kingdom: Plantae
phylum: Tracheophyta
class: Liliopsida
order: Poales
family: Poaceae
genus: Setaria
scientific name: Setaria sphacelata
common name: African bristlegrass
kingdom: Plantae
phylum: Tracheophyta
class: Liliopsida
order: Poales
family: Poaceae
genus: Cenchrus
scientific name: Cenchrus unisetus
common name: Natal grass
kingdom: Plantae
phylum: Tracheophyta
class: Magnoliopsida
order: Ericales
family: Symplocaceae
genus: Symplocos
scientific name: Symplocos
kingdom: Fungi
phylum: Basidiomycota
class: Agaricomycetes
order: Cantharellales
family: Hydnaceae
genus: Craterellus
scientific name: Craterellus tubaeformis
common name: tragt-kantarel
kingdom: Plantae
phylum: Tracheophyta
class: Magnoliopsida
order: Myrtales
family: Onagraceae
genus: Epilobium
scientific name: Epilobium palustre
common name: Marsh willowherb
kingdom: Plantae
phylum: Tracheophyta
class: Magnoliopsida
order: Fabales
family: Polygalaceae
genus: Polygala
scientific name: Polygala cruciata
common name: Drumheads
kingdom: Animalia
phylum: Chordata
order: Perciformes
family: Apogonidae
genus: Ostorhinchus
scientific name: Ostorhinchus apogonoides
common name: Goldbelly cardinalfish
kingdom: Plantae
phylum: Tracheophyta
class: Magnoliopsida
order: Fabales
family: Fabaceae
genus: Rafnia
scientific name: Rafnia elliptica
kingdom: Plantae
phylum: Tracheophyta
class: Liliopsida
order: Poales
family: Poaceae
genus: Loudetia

• **TASK TO COMPLETE**
Rewrite the lines of all the records above, changing every "common name" to "vernacular name" and leaving everything else as it is.

• **RESPONSE TO THIS TASK**
kingdom: Plantae
phylum: Tracheophyta
class: Liliopsida
order: Poales
family: Poaceae
genus: Setaria
scientific name: Setaria sphacelata
vernacular name: African bristlegrass
kingdom: Plantae
phylum: Tracheophyta
class: Liliopsida
order: Poales
family: Poaceae
genus: Cenchrus
scientific name: Cenchrus unisetus
vernacular name: Natal grass
kingdom: Plantae
phylum: Tracheophyta
class: Magnoliopsida
order: Ericales
family: Symplocaceae
genus: Symplocos
scientific name: Symplocos
kingdom: Fungi
phylum: Basidiomycota
class: Agaricomycetes
order: Cantharellales
family: Hydnaceae
genus: Craterellus
scientific name: Craterellus tubaeformis
vernacular name: tragt-kantarel
kingdom: Plantae
phylum: Tracheophyta
class: Magnoliopsida
order: Myrtales
family: Onagraceae
genus: Epilobium
scientific name: Epilobium palustre
vernacular name: Marsh willowherb
kingdom: Plantae
phylum: Tracheophyta
class: Magnoliopsida
order: Fabales
family: Polygalaceae
genus: Polygala
scientific name: Polygala cruciata
vernacular name: Drumheads
kingdom: Animalia
phylum: Chordata
order: Perciformes
family: Apogonidae
genus: Ostorhinchus
scientific name: Ostorhinchus apogonoides
vernacular name: Goldbelly cardinalfish
kingdom: Plantae
phylum: Tracheophyta
class: Magnoliopsida
order: Fabales
family: Fabaceae
genus: Rafnia
scientific name: Rafnia elliptica
kingdom: Plantae
phylum: Tracheophyta
class: Liliopsida
order: Poales
family: Poaceae
genus: Loudetia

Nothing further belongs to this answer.